In dit hoofdstuk worden de geanalyseerde statements behandeld aan de hand van vijf thema's: de woestijn, het contrast tussen oud en nieuw, de lokale bevolking, toerisme en machtsverhoudingen. Het is belangrijk om in gedachten te houden dat het al dan niet voorkomen van oriëntalistische elementen niet direct iets zegt over de kwaliteit van het journalistieke werk. Zonder een vergelijkend onderzoek van verhalen over westerse bestemmingen, kan er geen waardeoordeel gehecht worden aan het aantal
oriëntalistische statements.
1. De woestijn als authenticiteit
Een terugkerend symbool waartoe de zoektocht naar authenticiteit lijkt te leiden, is de woestijn. In een groot deel van de teksten is de woestijn het belangrijkste element van de reis, en zelfs wanneer een andere locatie het hoofdonderwerp is, krijgt de woestijn in veel gevallen alsnog een eervolle vermelding.
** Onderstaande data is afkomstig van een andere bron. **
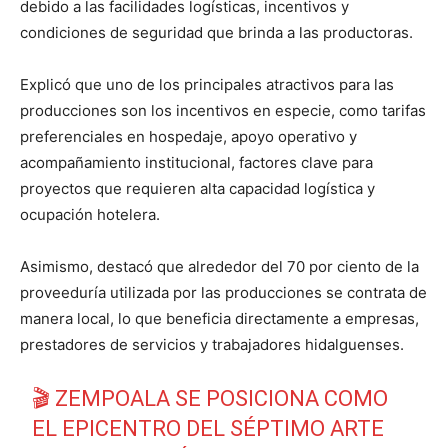
debido a las facilidades logísticas, incentivos y
condiciones de seguridad que brinda a las productoras.
Explicó que uno de los principales atractivos para las
producciones son los incentivos en especie, como tarifas
preferenciales en hospedaje, apoyo operativo y
acompañamiento institucional, factores clave para
proyectos que requieren alta capacidad logística y
ocupación hotelera.
Asimismo, destacó que alrededor del 70 por ciento de la
proveeduría utilizada por las producciones se contrata de
manera local, lo que beneficia directamente a empresas,
prestadores de servicios y trabajadores hidalguenses.
🎬 ZEMPOALA SE POSICIONA COMO
EL EPICENTRO DEL SÉPTIMO ARTE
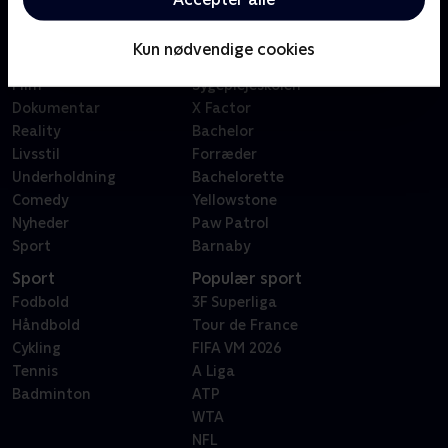
Kategorier
Populært
Børn
Klovn
Kun nødvendige cookies
Serier
Badehotellet
Film
Sygeplejeskolen
Dokumentar
X Factor
Reality
Bachelor
Livsstil
Forræder
Underholdning
Bachelorette
Comedy
Yellowstone
Nyheder
Paw Patrol
Sport
Barnaby
Sport
Populær sport
Fodbold
3F Superliga
Håndbold
Tour de France
Cykling
FIFA VM 2026
Tennis
A Liga
Badminton
ATP
WTA
NFL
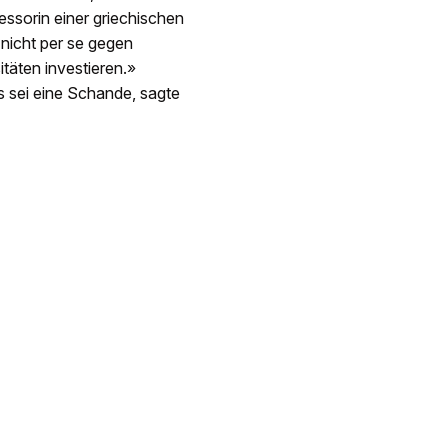
essorin einer griechischen
 nicht per se gegen
sitäten investieren.»
s sei eine Schande, sagte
De manier waarop de woestijn beschreven wordt, verschilt weliswaar per verhaal – soms staat een oase centraal, dan weer een natuurreservaat aan de Rode Zee –, maar een terugkerend element in vrijwel alle woestijnverhalen is een ontmoeting met de 'traditionele' bedoeïenen en een overnachting onder de sterrenhemel.
Deze status van de woestijn als het ultieme symbool voor authenticiteit staat op een lijn met de vindingen van Cocking (2009) in zijn analyse van Britse reisverhalen. De woestijn wordt gepresenteerd als de ultieme tegenhanger van het Westen: verlaten, rauw, tijdloos en gevaarlijk. De bewoners leven een traditioneel leven, afgezonderd van de ‘beschaafde’ wereld en technologische ontwikkelingen. Een bezoek aan dit landschap wordt dan ook beschreven als een reis terug in de tijd – terug naar de koloniale tijd, aldus Cocking (2009, p. 59).
Het landschap behelst in reisverhalen vaak meer dan alleen een esthetische,
rustgevende omgeving (Johnson, 2010, p. 521). In verschillende verhalen, met name het eerste verhaal over Oman (bijlage 1), wordt de indruk gewekt dat culturele
eigenschappen, tradities en zelfs religieuze overtuigingen van het Omaanse volk enkel en alleen voortkomen uit het leven in de woestijn. De manier waarop men onderling communiceert, de manier waarop men bidt en zelfs de manier waarop men loopt; alles wordt teruggeleid naar het voor westerlingen onbekende en mysterieuze landschap.
Er zijn videotheken, supermarkten en tankstations, de lichtreclames prijzen westerse merken aan. En toch trekken de Omani de woestijn in zodra ze de tijd ervoor hebben, een plek waar ze ogenschijnlijk niets meer te zoeken hebben. Ze worden getrokken naar de plek van hun voorouders, naar de tijd dat ze nomaden waren, trots en onafhankelijk. (Bijlage 1: 2010-‐3 -‐ De groene woestijn van Oman, regel 119-‐123)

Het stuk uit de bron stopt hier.